YOUR INSTRUCTIONS
Write out the items from the first line through the line containing "با توجه به شباهت", including both of those lines.
──────── RECORDS SUPPLIED ────────
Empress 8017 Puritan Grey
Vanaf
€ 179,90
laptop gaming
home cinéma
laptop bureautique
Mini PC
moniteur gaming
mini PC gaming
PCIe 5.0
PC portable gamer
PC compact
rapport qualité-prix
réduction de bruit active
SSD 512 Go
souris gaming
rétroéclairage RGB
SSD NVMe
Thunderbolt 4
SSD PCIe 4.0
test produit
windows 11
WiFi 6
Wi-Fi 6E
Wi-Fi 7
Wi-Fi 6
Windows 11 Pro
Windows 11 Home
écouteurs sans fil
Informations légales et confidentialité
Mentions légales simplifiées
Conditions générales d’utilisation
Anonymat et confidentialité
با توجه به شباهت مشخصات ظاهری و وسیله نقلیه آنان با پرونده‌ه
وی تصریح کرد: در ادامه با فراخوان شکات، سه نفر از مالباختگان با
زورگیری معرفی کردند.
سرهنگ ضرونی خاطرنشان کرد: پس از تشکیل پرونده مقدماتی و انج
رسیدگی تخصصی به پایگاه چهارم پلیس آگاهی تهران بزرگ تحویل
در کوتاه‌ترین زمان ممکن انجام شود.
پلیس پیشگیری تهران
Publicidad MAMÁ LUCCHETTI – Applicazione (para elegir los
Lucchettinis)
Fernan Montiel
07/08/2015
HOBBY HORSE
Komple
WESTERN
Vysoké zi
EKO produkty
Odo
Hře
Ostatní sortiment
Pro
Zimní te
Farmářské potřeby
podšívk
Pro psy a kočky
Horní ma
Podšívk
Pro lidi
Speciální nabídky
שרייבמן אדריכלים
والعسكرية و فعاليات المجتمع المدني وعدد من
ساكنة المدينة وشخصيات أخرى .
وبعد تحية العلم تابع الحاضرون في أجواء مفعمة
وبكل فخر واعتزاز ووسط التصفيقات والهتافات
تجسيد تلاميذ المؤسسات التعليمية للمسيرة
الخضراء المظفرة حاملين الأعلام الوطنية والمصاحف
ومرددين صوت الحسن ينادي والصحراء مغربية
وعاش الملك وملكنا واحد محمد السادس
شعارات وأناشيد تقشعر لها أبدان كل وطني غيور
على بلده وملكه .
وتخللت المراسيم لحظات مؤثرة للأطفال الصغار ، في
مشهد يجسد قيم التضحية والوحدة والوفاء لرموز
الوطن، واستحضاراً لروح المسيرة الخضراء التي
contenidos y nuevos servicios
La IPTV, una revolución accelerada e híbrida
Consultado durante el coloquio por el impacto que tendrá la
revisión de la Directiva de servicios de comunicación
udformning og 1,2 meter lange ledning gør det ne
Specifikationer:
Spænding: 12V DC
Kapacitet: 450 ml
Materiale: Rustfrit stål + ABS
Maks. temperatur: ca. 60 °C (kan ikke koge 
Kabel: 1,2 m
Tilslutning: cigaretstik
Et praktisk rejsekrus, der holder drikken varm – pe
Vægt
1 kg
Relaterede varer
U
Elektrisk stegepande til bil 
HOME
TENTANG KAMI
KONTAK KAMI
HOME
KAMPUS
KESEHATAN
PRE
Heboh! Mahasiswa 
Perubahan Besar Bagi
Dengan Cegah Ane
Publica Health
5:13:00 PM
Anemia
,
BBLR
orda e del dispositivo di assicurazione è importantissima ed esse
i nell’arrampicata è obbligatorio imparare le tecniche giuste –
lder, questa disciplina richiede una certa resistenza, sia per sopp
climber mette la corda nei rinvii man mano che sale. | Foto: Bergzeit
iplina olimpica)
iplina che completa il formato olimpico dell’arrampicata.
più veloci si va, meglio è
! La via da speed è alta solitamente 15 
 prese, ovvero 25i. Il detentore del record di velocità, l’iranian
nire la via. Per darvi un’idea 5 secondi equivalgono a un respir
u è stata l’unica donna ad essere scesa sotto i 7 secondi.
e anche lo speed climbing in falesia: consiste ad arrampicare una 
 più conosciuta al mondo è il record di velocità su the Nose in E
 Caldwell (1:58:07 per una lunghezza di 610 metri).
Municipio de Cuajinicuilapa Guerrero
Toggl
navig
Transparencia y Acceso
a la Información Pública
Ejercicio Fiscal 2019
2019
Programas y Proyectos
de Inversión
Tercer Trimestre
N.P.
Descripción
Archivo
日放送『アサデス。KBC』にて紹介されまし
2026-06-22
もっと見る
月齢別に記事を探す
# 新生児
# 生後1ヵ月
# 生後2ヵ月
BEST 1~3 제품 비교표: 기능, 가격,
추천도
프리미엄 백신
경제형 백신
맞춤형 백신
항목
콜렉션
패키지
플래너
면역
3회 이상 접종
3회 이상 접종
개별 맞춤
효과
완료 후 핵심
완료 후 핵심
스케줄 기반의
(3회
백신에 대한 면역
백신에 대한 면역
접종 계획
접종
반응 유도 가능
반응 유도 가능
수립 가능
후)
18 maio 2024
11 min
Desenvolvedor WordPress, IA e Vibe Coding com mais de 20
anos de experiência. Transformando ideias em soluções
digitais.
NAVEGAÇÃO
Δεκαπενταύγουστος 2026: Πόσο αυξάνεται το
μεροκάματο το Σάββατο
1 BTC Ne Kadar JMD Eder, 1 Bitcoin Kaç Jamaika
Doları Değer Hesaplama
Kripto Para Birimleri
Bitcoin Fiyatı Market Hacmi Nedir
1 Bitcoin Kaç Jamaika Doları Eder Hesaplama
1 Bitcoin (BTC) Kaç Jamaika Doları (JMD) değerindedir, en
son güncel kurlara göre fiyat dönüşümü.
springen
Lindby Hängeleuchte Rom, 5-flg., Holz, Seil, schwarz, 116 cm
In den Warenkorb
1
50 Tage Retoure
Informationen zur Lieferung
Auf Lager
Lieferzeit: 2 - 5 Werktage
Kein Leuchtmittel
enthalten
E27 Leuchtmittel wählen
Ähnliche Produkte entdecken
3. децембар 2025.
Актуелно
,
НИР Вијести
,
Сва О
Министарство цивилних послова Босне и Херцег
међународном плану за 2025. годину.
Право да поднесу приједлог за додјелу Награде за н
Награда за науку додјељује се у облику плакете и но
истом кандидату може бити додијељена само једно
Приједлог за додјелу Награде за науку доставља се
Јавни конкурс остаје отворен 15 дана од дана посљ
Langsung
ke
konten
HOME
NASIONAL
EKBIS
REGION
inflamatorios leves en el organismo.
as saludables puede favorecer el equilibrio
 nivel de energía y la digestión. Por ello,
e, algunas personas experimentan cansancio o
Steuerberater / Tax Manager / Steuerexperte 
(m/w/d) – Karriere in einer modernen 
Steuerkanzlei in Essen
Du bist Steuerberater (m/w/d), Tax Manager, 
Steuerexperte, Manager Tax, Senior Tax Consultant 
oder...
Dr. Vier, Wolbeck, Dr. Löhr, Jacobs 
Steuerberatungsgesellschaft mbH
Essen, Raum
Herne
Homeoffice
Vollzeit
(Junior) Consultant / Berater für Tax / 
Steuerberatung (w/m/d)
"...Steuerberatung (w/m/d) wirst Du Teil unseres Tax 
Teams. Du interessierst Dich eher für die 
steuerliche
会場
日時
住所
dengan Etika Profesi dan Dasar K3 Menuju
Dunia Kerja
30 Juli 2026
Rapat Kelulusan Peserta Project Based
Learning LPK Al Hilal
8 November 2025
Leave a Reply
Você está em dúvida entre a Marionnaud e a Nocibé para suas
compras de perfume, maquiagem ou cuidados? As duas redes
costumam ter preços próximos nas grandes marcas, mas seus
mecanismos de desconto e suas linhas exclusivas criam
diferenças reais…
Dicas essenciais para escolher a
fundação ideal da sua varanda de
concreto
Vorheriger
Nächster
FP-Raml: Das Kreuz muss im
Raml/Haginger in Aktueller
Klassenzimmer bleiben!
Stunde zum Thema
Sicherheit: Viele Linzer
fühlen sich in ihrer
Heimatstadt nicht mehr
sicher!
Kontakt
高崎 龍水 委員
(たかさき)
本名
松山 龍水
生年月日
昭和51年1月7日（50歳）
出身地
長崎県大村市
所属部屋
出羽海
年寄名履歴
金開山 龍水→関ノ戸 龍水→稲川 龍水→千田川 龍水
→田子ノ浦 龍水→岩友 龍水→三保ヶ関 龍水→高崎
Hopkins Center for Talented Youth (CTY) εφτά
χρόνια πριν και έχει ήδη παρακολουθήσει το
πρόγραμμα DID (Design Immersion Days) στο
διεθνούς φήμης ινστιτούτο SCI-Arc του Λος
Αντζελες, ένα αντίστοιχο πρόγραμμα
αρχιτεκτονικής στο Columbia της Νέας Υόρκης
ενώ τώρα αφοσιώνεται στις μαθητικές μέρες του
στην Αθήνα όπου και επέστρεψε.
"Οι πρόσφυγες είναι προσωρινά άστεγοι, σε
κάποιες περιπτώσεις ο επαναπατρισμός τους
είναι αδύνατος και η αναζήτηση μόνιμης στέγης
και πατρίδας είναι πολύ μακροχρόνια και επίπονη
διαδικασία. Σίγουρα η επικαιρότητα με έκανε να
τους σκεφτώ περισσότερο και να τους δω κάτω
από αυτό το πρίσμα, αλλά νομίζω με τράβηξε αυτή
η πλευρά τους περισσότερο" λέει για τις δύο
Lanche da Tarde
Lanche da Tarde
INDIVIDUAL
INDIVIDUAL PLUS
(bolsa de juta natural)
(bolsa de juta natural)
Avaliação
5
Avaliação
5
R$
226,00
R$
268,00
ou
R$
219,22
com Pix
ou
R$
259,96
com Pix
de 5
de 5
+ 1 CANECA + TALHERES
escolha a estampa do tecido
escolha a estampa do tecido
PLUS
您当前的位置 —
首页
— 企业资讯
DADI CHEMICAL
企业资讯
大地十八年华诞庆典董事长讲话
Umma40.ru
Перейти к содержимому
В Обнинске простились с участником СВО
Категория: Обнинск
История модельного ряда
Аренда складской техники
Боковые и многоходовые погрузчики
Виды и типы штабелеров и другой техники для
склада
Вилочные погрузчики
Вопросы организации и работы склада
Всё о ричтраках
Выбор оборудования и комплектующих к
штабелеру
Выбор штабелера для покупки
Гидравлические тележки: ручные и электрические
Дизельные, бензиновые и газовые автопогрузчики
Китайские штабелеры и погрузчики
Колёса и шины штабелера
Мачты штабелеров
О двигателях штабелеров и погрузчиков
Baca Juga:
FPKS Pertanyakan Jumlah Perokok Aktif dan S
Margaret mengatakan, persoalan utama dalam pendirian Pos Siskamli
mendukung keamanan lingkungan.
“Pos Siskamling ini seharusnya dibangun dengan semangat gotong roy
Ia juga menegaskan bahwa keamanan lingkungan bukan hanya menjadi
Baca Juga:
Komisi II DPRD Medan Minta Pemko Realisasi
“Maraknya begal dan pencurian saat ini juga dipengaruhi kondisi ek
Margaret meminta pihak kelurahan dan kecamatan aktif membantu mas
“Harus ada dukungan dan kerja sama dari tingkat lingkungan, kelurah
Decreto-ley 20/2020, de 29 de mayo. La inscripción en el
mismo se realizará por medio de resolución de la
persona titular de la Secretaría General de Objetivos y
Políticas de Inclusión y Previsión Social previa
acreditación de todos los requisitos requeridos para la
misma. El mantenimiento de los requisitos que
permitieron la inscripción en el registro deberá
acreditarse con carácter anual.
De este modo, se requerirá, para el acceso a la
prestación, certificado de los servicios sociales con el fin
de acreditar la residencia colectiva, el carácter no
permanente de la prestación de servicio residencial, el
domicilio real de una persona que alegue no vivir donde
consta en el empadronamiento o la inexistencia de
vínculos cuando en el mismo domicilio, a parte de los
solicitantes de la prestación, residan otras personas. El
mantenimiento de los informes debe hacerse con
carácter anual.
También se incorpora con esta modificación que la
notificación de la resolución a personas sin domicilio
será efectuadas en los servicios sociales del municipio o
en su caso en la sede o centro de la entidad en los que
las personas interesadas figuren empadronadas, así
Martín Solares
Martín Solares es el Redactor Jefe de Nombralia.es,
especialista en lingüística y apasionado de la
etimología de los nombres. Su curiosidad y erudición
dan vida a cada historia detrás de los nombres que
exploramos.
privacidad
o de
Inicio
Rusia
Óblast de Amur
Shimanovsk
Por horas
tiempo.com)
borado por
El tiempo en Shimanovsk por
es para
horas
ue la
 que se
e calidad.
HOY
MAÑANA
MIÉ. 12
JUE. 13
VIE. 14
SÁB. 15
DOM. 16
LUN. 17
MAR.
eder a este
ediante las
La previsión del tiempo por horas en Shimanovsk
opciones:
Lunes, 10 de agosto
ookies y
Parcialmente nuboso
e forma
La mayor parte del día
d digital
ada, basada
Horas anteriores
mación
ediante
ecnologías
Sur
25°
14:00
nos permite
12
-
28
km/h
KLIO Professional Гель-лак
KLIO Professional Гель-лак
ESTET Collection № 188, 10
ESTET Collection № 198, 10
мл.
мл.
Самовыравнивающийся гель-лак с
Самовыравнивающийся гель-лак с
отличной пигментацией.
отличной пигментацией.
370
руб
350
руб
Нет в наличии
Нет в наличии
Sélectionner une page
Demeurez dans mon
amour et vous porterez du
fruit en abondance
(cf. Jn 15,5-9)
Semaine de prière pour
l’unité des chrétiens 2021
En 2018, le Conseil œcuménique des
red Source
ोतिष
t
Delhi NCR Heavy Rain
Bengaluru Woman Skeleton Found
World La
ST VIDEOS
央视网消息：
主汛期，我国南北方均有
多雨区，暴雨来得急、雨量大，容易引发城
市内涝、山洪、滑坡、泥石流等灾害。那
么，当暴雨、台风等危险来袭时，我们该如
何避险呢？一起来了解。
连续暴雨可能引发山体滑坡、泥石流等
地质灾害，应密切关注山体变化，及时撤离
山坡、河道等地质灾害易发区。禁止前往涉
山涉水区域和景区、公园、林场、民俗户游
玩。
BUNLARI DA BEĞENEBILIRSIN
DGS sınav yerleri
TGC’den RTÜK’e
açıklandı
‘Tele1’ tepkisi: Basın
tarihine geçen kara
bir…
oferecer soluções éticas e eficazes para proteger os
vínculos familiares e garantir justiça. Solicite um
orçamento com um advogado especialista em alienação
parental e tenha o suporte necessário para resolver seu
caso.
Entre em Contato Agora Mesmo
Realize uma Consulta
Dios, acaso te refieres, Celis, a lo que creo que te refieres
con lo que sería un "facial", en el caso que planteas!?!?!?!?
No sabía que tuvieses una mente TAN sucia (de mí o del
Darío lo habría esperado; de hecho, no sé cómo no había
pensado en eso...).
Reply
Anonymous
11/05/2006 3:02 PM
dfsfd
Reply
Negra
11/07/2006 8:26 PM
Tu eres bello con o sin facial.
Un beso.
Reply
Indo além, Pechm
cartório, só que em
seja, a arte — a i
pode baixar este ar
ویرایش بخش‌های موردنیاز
────────
EXERCISE OUTPUT
Empress 8017 Puritan Grey
Vanaf
€ 179,90
laptop gaming
home cinéma
laptop bureautique
Mini PC
moniteur gaming
mini PC gaming
PCIe 5.0
PC portable gamer
PC compact
rapport qualité-prix
réduction de bruit active
SSD 512 Go
souris gaming
rétroéclairage RGB
SSD NVMe
Thunderbolt 4
SSD PCIe 4.0
test produit
windows 11
WiFi 6
Wi-Fi 6E
Wi-Fi 7
Wi-Fi 6
Windows 11 Pro
Windows 11 Home
écouteurs sans fil
Informations légales et confidentialité
Mentions légales simplifiées
Conditions générales d’utilisation
Anonymat et confidentialité
با توجه به شباهت مشخصات ظاهری و وسیله نقلیه آنان با پرونده‌ه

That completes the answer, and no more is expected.